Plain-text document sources
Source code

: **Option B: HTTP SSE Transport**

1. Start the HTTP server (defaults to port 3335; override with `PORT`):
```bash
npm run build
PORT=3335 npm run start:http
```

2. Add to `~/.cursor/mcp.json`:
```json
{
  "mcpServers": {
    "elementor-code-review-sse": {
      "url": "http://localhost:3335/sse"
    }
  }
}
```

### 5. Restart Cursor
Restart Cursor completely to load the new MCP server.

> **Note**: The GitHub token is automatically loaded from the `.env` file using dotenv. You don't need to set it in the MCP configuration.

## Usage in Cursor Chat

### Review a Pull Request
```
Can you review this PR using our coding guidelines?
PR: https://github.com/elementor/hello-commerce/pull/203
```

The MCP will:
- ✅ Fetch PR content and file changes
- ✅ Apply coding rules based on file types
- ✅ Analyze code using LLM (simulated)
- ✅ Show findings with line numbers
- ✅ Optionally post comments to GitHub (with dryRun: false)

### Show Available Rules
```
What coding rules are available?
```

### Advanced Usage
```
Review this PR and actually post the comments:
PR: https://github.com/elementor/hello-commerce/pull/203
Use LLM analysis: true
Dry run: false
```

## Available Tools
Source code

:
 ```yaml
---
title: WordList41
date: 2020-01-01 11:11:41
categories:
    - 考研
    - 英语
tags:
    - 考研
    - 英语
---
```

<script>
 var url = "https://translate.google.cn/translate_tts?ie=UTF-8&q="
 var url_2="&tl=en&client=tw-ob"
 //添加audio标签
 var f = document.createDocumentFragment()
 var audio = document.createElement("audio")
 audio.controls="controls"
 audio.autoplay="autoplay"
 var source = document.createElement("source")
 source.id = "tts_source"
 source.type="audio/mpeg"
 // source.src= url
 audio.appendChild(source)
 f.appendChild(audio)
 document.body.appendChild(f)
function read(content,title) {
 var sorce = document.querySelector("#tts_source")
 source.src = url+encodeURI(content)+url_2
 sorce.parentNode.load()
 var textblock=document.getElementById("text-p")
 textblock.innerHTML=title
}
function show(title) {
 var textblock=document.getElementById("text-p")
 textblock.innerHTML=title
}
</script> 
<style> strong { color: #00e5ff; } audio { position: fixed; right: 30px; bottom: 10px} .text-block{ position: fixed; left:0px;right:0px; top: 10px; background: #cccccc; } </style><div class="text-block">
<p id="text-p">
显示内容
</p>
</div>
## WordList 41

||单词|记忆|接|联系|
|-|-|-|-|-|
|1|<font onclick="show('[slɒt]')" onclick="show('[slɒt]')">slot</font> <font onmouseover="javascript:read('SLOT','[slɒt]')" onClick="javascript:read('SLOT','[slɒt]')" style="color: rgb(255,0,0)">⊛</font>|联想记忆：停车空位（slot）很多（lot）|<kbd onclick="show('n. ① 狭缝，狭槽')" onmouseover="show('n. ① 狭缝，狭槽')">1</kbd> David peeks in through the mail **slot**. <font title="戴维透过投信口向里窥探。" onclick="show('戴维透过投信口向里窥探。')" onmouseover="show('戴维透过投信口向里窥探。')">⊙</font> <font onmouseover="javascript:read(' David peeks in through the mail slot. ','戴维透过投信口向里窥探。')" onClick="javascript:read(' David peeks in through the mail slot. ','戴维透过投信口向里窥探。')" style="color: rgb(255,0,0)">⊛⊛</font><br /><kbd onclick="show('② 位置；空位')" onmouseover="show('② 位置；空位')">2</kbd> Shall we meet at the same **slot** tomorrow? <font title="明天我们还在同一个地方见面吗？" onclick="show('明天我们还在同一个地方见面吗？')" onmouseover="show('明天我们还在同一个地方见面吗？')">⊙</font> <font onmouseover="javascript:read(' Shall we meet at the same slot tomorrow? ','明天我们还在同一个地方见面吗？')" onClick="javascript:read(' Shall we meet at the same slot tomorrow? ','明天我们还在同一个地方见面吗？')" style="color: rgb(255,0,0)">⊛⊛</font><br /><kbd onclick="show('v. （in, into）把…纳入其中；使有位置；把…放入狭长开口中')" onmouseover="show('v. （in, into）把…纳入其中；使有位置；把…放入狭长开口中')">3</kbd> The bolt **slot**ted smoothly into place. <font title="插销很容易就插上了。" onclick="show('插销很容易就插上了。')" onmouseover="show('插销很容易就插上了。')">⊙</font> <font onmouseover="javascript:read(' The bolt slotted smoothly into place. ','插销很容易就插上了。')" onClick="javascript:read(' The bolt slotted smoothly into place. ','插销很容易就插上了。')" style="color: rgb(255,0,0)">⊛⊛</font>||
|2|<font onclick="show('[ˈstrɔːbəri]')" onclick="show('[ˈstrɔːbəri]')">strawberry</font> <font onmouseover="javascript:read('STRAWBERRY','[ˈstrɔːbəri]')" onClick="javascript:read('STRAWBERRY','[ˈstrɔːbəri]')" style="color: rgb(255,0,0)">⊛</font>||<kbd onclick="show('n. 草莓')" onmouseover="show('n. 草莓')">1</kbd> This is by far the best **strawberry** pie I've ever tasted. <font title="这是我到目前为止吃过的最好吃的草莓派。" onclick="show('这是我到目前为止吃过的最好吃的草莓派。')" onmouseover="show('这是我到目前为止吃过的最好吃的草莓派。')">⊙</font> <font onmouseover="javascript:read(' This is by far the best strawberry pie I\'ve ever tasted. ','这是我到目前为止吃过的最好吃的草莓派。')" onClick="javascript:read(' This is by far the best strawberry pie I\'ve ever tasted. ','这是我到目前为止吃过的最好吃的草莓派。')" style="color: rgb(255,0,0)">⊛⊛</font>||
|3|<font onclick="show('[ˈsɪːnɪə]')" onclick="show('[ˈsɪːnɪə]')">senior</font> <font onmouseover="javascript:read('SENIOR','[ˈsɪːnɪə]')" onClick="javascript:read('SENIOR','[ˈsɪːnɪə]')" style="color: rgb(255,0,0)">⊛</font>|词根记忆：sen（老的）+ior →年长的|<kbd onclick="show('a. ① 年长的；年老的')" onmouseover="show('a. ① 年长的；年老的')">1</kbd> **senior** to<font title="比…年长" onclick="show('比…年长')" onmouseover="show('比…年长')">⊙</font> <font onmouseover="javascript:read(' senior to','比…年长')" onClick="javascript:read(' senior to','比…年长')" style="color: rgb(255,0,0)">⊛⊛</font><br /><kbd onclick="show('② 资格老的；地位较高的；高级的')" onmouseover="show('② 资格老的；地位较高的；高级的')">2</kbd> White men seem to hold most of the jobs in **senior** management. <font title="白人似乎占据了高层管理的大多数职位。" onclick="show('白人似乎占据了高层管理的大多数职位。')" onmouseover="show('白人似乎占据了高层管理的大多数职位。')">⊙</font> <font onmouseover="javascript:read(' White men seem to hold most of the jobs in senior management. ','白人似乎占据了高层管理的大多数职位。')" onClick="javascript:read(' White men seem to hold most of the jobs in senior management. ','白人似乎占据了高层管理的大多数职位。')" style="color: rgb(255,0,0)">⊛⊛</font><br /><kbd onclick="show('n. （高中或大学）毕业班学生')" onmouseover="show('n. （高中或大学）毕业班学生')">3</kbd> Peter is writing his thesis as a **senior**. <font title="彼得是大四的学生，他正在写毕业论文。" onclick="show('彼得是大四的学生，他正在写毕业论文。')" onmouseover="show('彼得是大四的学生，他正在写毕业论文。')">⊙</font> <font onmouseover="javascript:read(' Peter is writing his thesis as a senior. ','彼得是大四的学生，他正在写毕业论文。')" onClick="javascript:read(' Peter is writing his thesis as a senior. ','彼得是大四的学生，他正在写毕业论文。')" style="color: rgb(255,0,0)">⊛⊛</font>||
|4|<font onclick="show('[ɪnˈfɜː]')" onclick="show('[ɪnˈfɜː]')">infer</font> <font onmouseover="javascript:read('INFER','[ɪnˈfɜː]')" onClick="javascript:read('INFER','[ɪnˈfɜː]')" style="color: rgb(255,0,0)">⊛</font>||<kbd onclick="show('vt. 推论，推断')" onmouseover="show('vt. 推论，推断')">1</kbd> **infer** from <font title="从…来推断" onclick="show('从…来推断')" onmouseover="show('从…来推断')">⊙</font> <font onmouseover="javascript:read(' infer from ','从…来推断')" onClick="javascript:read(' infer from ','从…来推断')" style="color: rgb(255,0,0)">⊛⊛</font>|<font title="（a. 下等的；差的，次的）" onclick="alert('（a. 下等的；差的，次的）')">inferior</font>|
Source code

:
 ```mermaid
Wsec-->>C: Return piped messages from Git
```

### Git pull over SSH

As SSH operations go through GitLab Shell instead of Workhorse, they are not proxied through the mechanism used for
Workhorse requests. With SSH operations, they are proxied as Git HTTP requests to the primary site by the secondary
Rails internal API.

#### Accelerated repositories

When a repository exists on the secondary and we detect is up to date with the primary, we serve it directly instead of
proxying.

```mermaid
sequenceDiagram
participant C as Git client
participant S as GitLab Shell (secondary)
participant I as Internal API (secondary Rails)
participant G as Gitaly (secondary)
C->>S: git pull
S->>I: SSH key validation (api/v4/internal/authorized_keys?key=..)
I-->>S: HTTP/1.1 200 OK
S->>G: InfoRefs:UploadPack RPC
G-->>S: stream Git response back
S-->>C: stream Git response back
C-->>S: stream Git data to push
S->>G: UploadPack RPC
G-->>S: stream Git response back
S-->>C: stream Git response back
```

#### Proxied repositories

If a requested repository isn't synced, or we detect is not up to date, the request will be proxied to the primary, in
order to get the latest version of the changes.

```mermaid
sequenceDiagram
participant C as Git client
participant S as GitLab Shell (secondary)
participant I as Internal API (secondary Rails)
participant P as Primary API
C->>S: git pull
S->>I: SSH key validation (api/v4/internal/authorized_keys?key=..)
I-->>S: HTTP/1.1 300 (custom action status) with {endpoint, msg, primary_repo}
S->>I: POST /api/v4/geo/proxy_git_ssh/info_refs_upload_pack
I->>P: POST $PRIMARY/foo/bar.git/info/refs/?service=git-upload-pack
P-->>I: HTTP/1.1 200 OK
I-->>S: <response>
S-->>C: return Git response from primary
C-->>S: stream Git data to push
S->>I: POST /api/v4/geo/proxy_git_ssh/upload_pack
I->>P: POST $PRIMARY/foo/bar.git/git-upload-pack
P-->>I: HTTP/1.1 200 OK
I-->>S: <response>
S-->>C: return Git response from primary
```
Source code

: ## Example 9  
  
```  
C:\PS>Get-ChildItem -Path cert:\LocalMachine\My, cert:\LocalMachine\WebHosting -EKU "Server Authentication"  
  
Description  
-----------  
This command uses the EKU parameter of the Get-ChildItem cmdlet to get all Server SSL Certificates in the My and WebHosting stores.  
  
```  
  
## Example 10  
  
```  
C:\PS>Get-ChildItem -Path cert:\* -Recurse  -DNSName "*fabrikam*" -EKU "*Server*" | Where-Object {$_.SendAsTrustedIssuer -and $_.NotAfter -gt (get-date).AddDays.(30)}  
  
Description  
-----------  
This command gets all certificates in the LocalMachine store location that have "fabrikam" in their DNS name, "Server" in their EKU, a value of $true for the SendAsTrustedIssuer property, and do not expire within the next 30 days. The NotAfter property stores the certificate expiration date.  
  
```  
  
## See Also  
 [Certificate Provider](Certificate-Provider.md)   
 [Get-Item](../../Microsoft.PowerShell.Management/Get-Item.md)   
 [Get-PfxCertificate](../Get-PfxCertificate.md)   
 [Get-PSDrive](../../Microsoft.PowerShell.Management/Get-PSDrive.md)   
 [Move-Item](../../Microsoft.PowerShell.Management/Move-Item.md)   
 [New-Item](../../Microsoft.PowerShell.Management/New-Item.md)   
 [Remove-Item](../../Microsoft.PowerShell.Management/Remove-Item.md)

Task statement
Your answer must be the lines above, unchanged, from the first one through the line that holds "Restart Cursor completely", inclusive, and no others.

Output of the task
Source code

: **Option B: HTTP SSE Transport**

1. Start the HTTP server (defaults to port 3335; override with `PORT`):
```bash
npm run build
PORT=3335 npm run start:http
```

2. Add to `~/.cursor/mcp.json`:
```json
{
  "mcpServers": {
    "elementor-code-review-sse": {
      "url": "http://localhost:3335/sse"
    }
  }
}
```

### 5. Restart Cursor
Restart Cursor completely to load the new MCP server.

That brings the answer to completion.